How dumb it is: Barbie: Super Model isn’t imaginative enough to be truly dumb. In it, you drive around in Barbie’s sick pink Corvette and complete unexciting minigames, including one where you occasionally avoid birds to absorb stars, and another where you swap Barbie’s accessories to match those you’re shown on a magazine cover. It’s boring, though not offensively so.

5. Barbie: Race & Ride

Release year: 1999

Platform: PlayStation

How dumb it is: Barbie: Race & Ride is a first-person horse racing game. This isn’t an inherently bad concept, I guess, but there are only so many minutes you can spend watching the bobbing back of an animated horse head.

Sometimes, during a ride, you encounter a tree full of oohing owls, or acorns that need to be scooped into a basket in a minigame. The excitement only lasts a few seconds. I remember being more enthralled by the part where you can scrub your horse with soapy water, because the foam would make it look like a grape.

4. Barbie Magic Hair Styler

Release year: 1997

Platform: PC

How dumb it is: Barbie Magic Hair Styler has no secrets. It’s a game where your Windows computer’s cursor helps you magically style Barbie’s hair.

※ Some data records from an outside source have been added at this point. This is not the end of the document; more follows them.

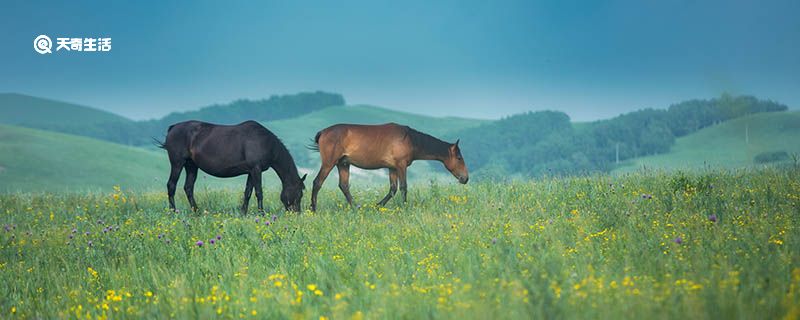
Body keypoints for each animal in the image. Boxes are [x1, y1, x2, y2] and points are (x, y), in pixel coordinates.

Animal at [159, 121, 306, 214]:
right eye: (300, 193)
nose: (296, 213)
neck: (266, 142)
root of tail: (173, 128)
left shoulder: (251, 171)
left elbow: (248, 192)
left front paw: (243, 213)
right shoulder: (256, 169)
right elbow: (259, 192)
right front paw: (261, 213)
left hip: (191, 166)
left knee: (188, 188)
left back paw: (197, 211)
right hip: (177, 163)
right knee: (171, 185)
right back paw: (173, 212)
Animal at [308, 124, 468, 211]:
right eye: (459, 158)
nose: (465, 178)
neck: (409, 139)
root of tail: (323, 132)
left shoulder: (392, 168)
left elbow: (393, 189)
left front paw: (378, 206)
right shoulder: (401, 166)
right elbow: (403, 187)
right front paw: (404, 207)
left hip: (343, 164)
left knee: (344, 186)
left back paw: (356, 207)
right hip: (329, 163)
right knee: (317, 183)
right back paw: (313, 209)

It’s another straightforward concept. But I appreciate that, unlike the one-note Barbies—white, with billowing blonde hair, waists about as wide as a pencil eraser—strutting down Rodeo Drive in other Barbie games, the shoulders-up Barbies in Hair Styler are diverse. They are all terrifying, with 1997 graphics making their eyes particularly dull and their permanent smiles look like muscle spasms, but I like the range of skin tones and facial features Hair Styler allows kids to destroy with ugly, moth-y lipstick.

3. Barbie

Release year: 1984

Platform: Commodore 64

How dumb it is: The first-ever Barbie game, despite being a landmark event for game companies starting to view women and girls as serious consumers, lacks imagination. I admire the saltwater taffy colors of its pixel art, but, despite being named Barbie (and the Barbie movie is guilty of this, too), the game lets Ken run the show. He calls her to go on a date, and she rides her convertible around in search of new hair and clothes. Even Run Magazine, in its August 1985 issue, noted the sexism of it all, with writer Marilyn Annucci asking, “Why can’t Barbie call Ken? Why can’t Barbie say no? Why does Barbie have nothing to do but shop?” It’s a cute dress-up game with cute options, but I reject its boyfriend-first values.

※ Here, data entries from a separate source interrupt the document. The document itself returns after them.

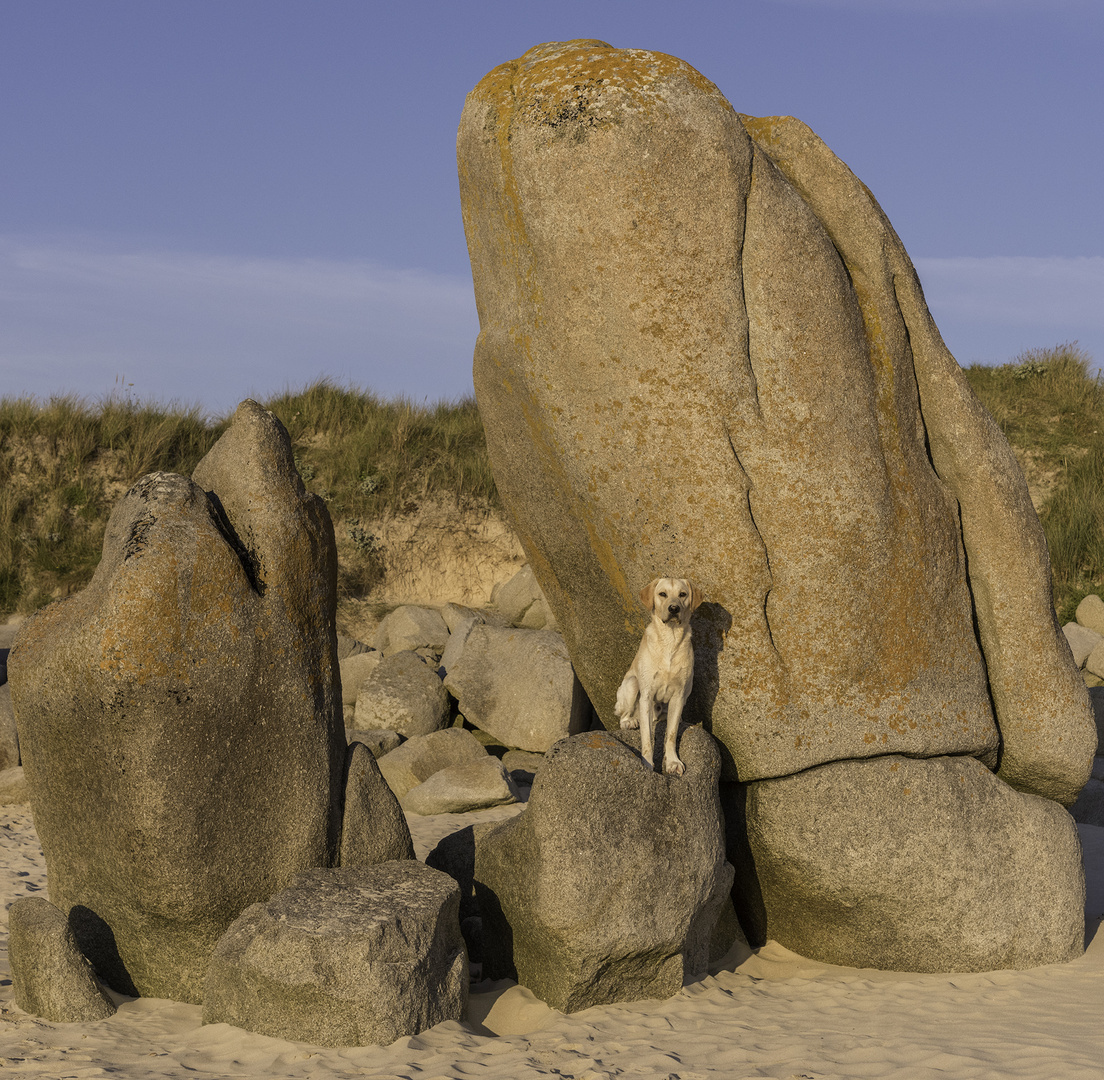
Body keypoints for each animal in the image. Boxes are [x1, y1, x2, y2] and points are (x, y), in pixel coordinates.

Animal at [618, 578, 702, 768]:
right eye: (662, 594)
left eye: (682, 594)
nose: (674, 608)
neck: (670, 638)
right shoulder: (647, 695)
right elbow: (647, 739)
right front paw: (648, 764)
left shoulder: (679, 696)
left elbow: (671, 734)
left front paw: (672, 762)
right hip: (632, 684)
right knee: (623, 716)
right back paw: (630, 721)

2. Barbie Generation Girl: Gotta Groove

Release year: 2000

Platform: PC

How dumb it is: I want to pause to appreciate the lyricism of the title. Barbie Generation Girl: Gotta Groove. Barbie, who is a Generation Girl, has Gotta Groove. What does it really mean, more deeply than a reference to the youth fashion-focused 1998 Generation Girl Barbie line? I don’t know. Gotta Groove? Yes.

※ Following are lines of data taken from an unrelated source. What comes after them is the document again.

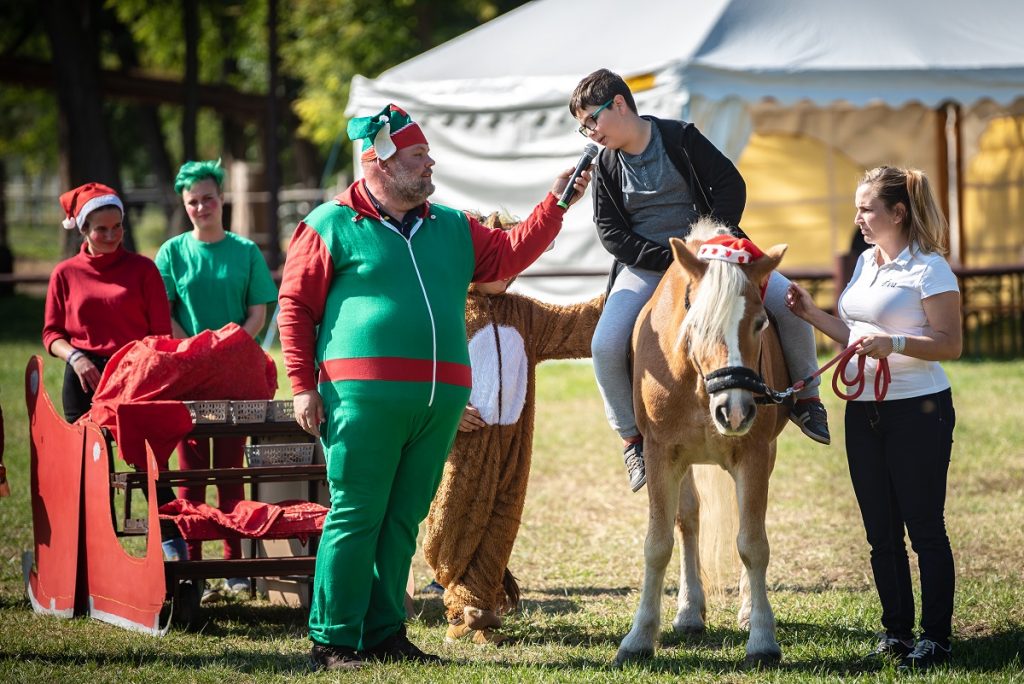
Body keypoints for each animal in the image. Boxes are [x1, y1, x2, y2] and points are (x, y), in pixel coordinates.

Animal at [614, 220, 790, 667]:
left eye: (760, 323)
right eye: (696, 324)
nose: (736, 411)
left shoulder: (754, 454)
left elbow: (753, 543)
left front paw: (762, 638)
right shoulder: (661, 454)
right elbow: (658, 543)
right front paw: (639, 637)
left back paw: (745, 608)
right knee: (688, 519)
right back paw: (690, 610)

Players can choose six Generation Girl dolls with different music and outfit preferences to choreograph a dance recital for. After customizing the Barbies’ routine, players can drag-and-drop decorations, like a bursting bubbles animation or a star-shaped stage, to an infinitely tall recital space that looks like it’s situated at the end of the world. Barbies then perform their assigned choreography in that space while an unseen crowd cheers, overall forming an entertaining out-of-body experience.

1. Barbie Color Creations

Release year: 2023

Platform: iOS, Android

How dumb it is: The most recent Barbie game, Barbie Color Creations, is a digital and interactive coloring book. It is definitely for babies, but the designs are thoughtful enough—players can decide to take the stereotypical Barbie game route and color in a party dress, or they can channel Glee and paint a conventionally attractive Barbie in a wheelchair. It’s corny, but it could also be a sign of better things to come.


What’s your favorite Barbie game? What Barbie game do you wish existed? I’ll be crossing my fingers for Barbie Tekken.